For example, when you introduce yourself to someone, you present your identity to her. When you travel on a plane, you have to wait in a line to have your bags checked. Before placing your bags on the conveyor belt to be scanned, you present your driver's license or government ID card to a law enforcement, security officer. The process of presenting your ID card to the officer is called identification.
After you present your ID card to the officer, she reads your ID card and compares your physical face to the printed photo of your face. The process of comparing your physical face to the printed face on the ID card is called authentication. If your physical face matches the face on the printed ID card, then you are successfully authenticated. The officer may also compare your name on the ID card against the name that is printed on the airline ticket.
The process of validating your identity is called authentication. Formally, authentication is the process whereby a human or computer validates that you are who you say you are.

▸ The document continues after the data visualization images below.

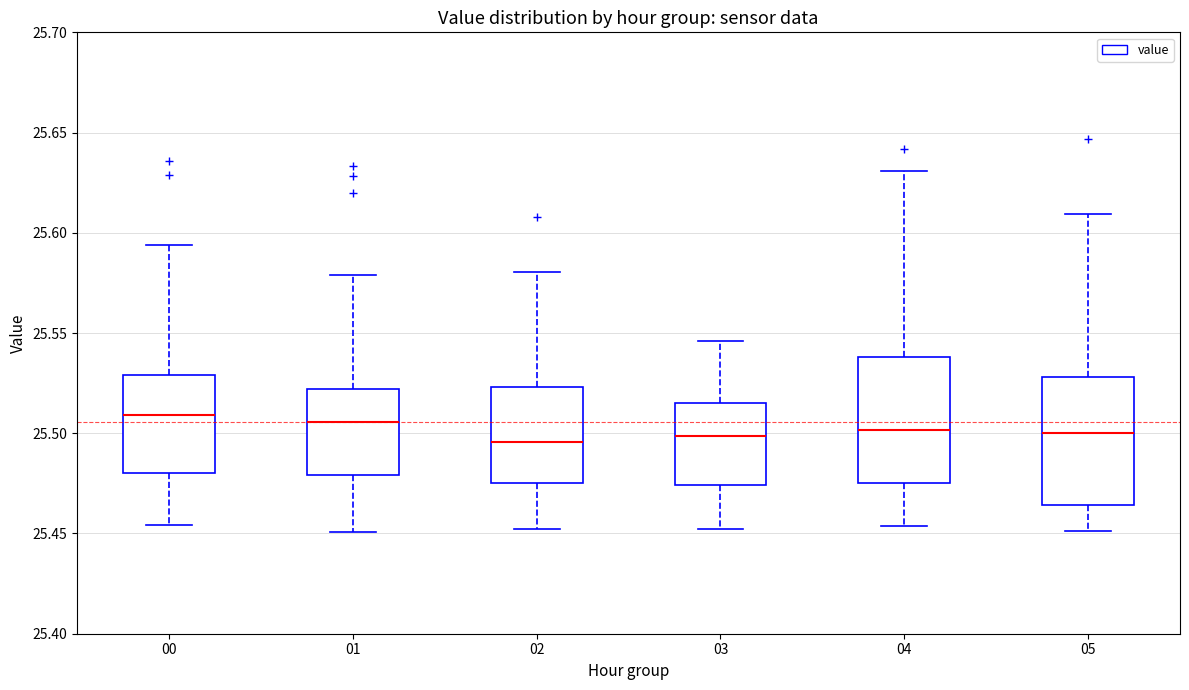

Where does the median line of the box at x = 04 sit on the y-axis? The values are not printed on the chart, so give them approximately, as read against the axis.

25.500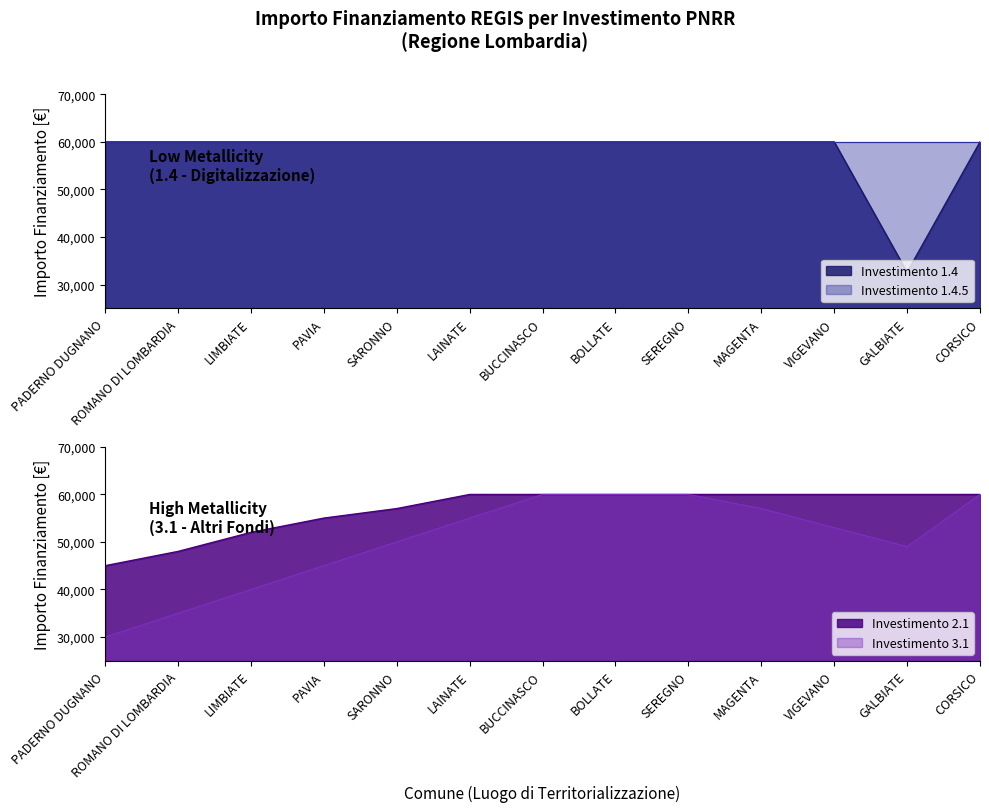

What is the sum of the 3.1 values at SARONNO and PADERNO DUGNANO?

80000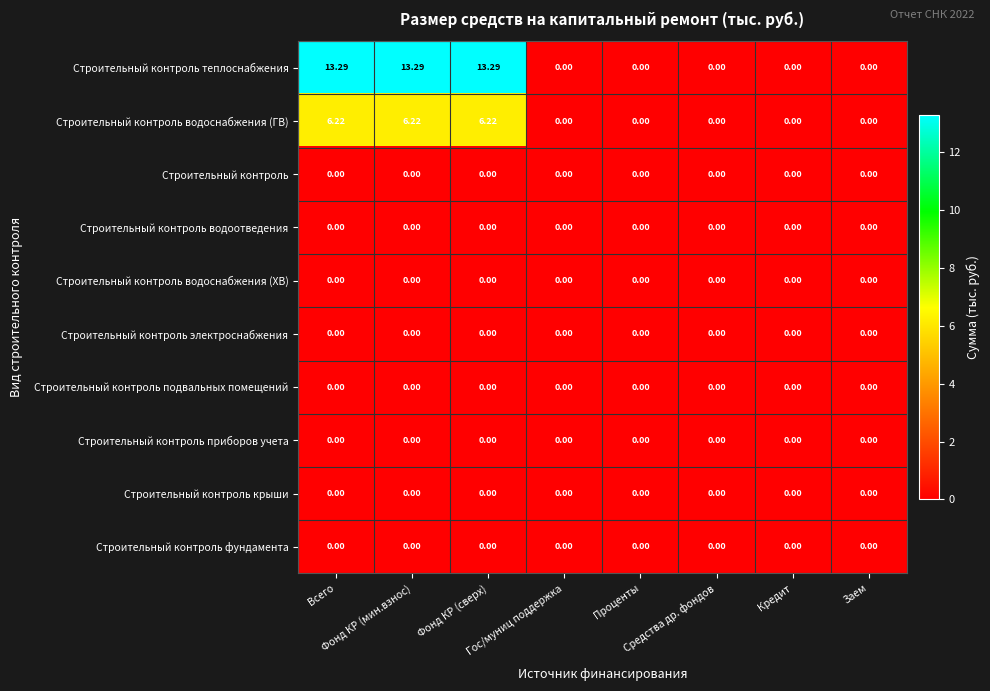

Which series has the widest spread of values?

Строительный контроль теплоснабжения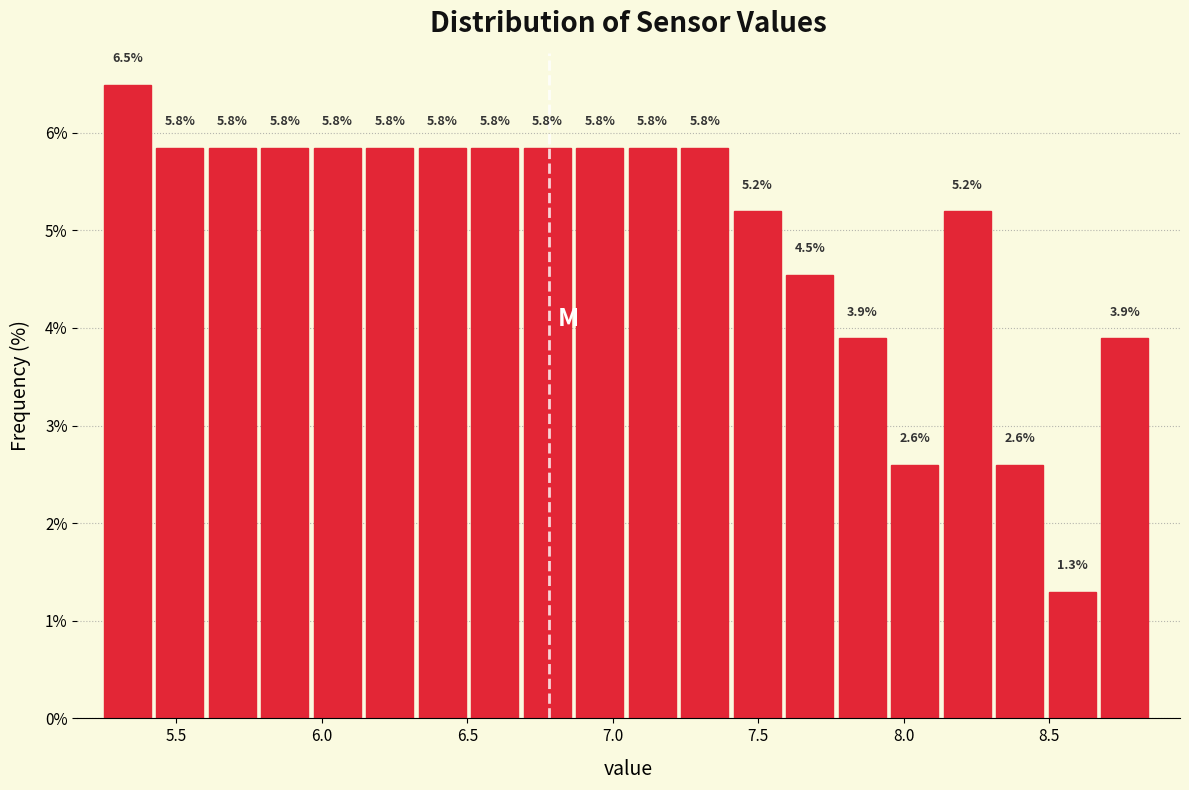

Around what value on the x-axis is the tallest bar? Give the approximate position of its centre, as read against the axis.

5.35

Human-Generated Facial Signatures
When the officer views your photo on the ID card, she looks for distinguishable physical characteristics on your face. She identifies features on your face. It is this combination of unique characteristics that forms a visual signature of you. She then looks at your physical face and creates a second physical signature, after which she compares the signature of your printed face with the signature of your physical face. If they match, then you are successfully authenticated and can proceed to the conveyor belt. She may also perform additional checks as already mentioned.

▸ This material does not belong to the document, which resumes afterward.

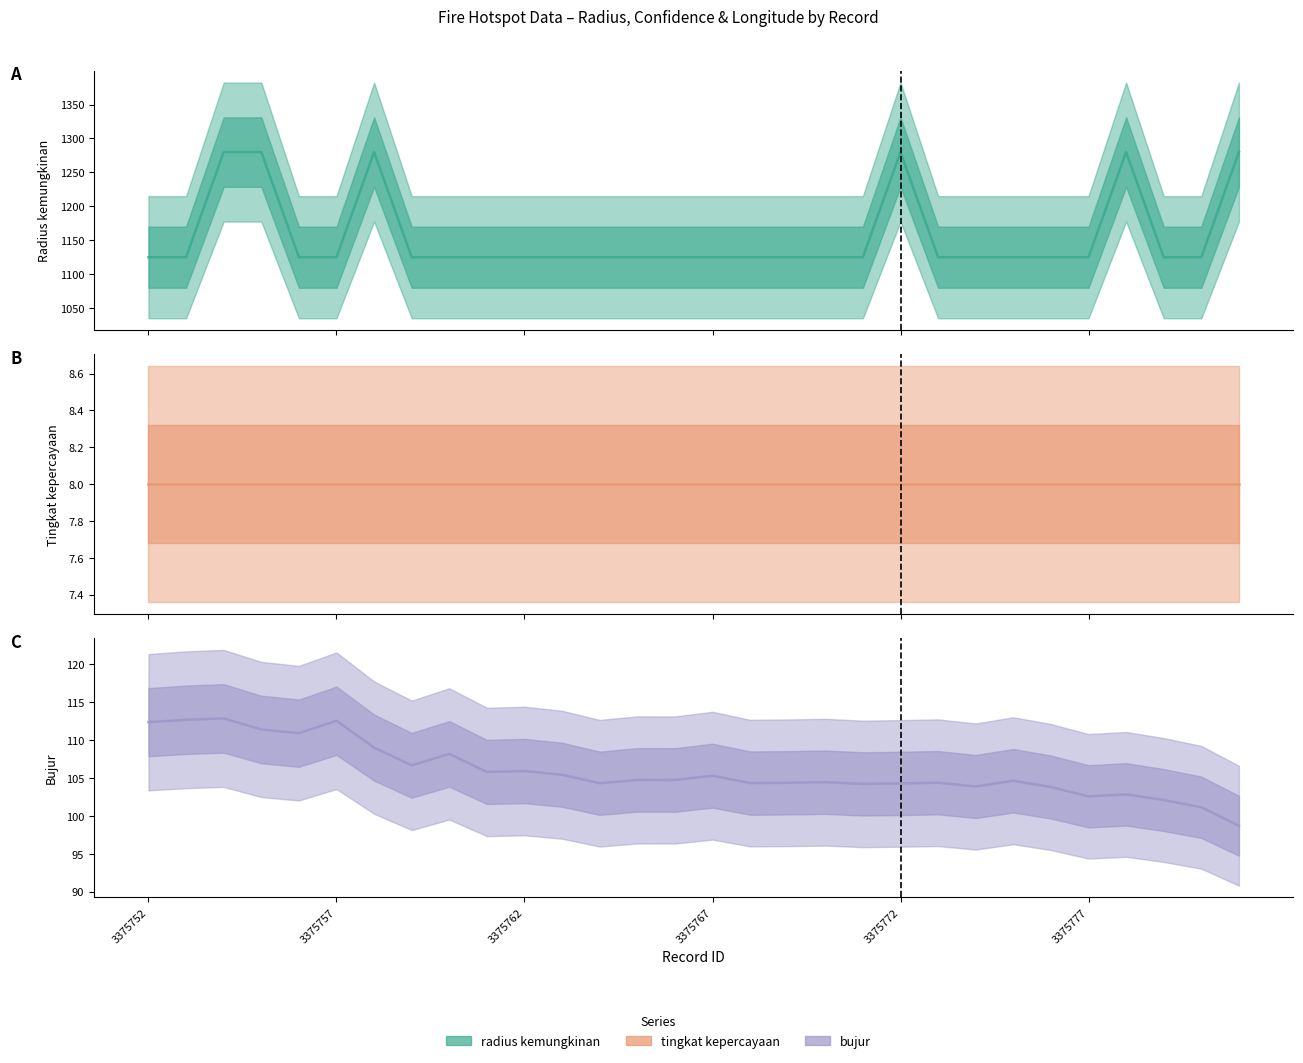

Is this an area chart (filled region under the line)?

No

The process that her brain performs when creating human facial signatures and storing them in her brain's memory is called an algorithm. Formally, an algorithm is a finite sequence of steps or rules that produce a solution to a problem.

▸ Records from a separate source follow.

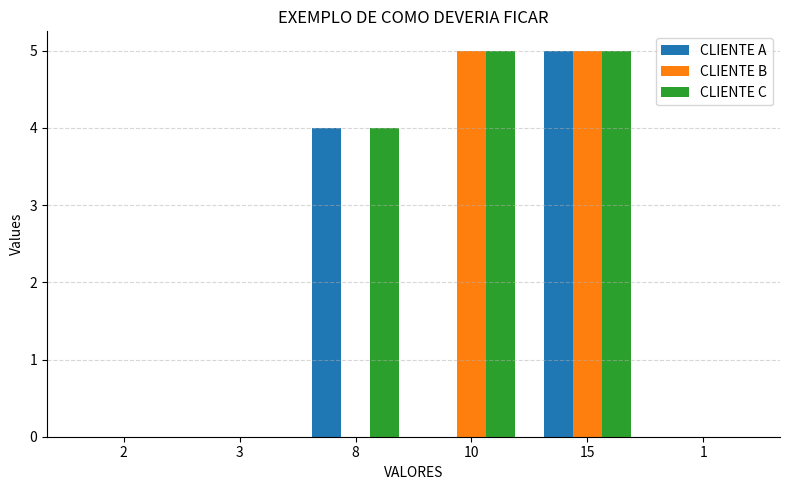

The CLIENTE B series shows 0 at 3. True or false?

True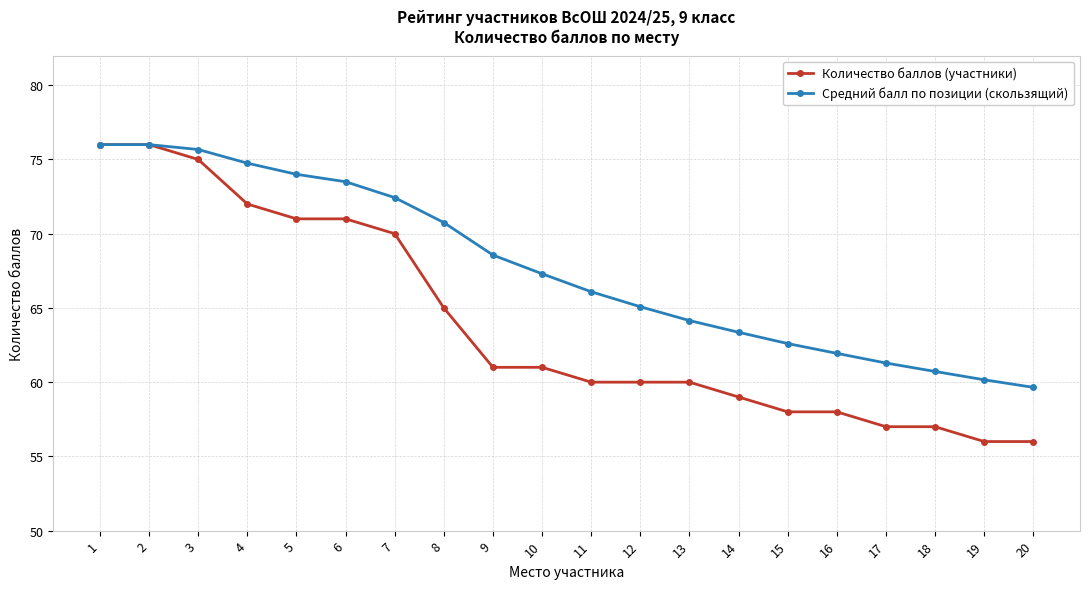

Rank the series at 7 from lowest to highest value.

Количество баллов (участники), Средний балл по позиции (скользящий)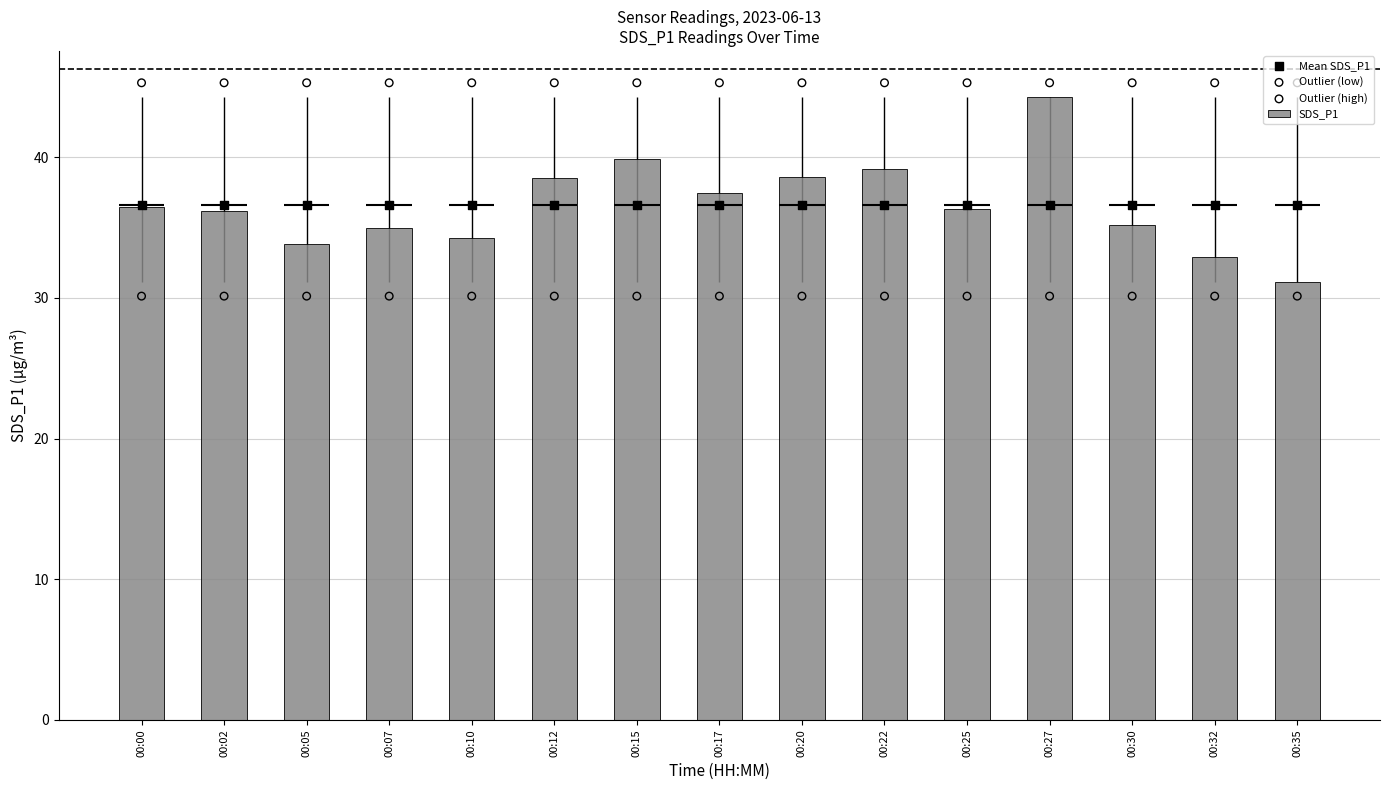

Which series contains the highest Y value?

Outlier (high)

Computer-Generated Facial Signatures
Computers can execute algorithms more efficiently than humans. While the human brain can form a visual signature of someone by identifying unique combinations of visual, facial characteristics, a computer can also create a visual signature of a person's identity. In contrast to a human, a computer can identify millions of tiny pixels in a photograph and compare them against the pixels in another photograph. Computer algorithms perform shading and blending to identify facial features with extreme precision. A unique signature is generated that is both computationally complex and reproducible. If you are standing at a 90 degree angle to a camera instead of an 85 degree angle, then the same unique signature of your face can be generated. If you are standing at an 80 degree angle to the camera and you are wearing make up, then the same signature can be created. If there are 300 million other people also getting their photos taken at these angles, both with and without makeup, the computer can still generate unique signatures for every single human. The computer representation of this information is typically a long string of numbers. Your name and birth date are typically appended to this long string of numbers. The entire string or a partial length of the string are then stored in computer memory so that the computation of the signature can be easily recalled when needed. Replacing your name with someone else's name in this string or modifying your unique physical characteristics could mean the creation of an identity that is not you.
It is for this reason that your signature must be stored in a secure computer system. Microprocessor-based storage chips often provide an encrypted, non-volatile medium for the storage of identification information. This cryptographic storage medium is usually accompanied by a small, embedded, and highly optimized microprocessor for performing computationally expensive cryptographic operations or algorithms such as encryption, decryption, and signature generation.
As we grow older and our physical features change, computer algorithms should compensate for these changes and generate the same or similar unique signatures. DNA can also be used to uniquely identify humans. Computer algorithms should properly compensate for changes in human DNA so that individuals can be uniquely identified.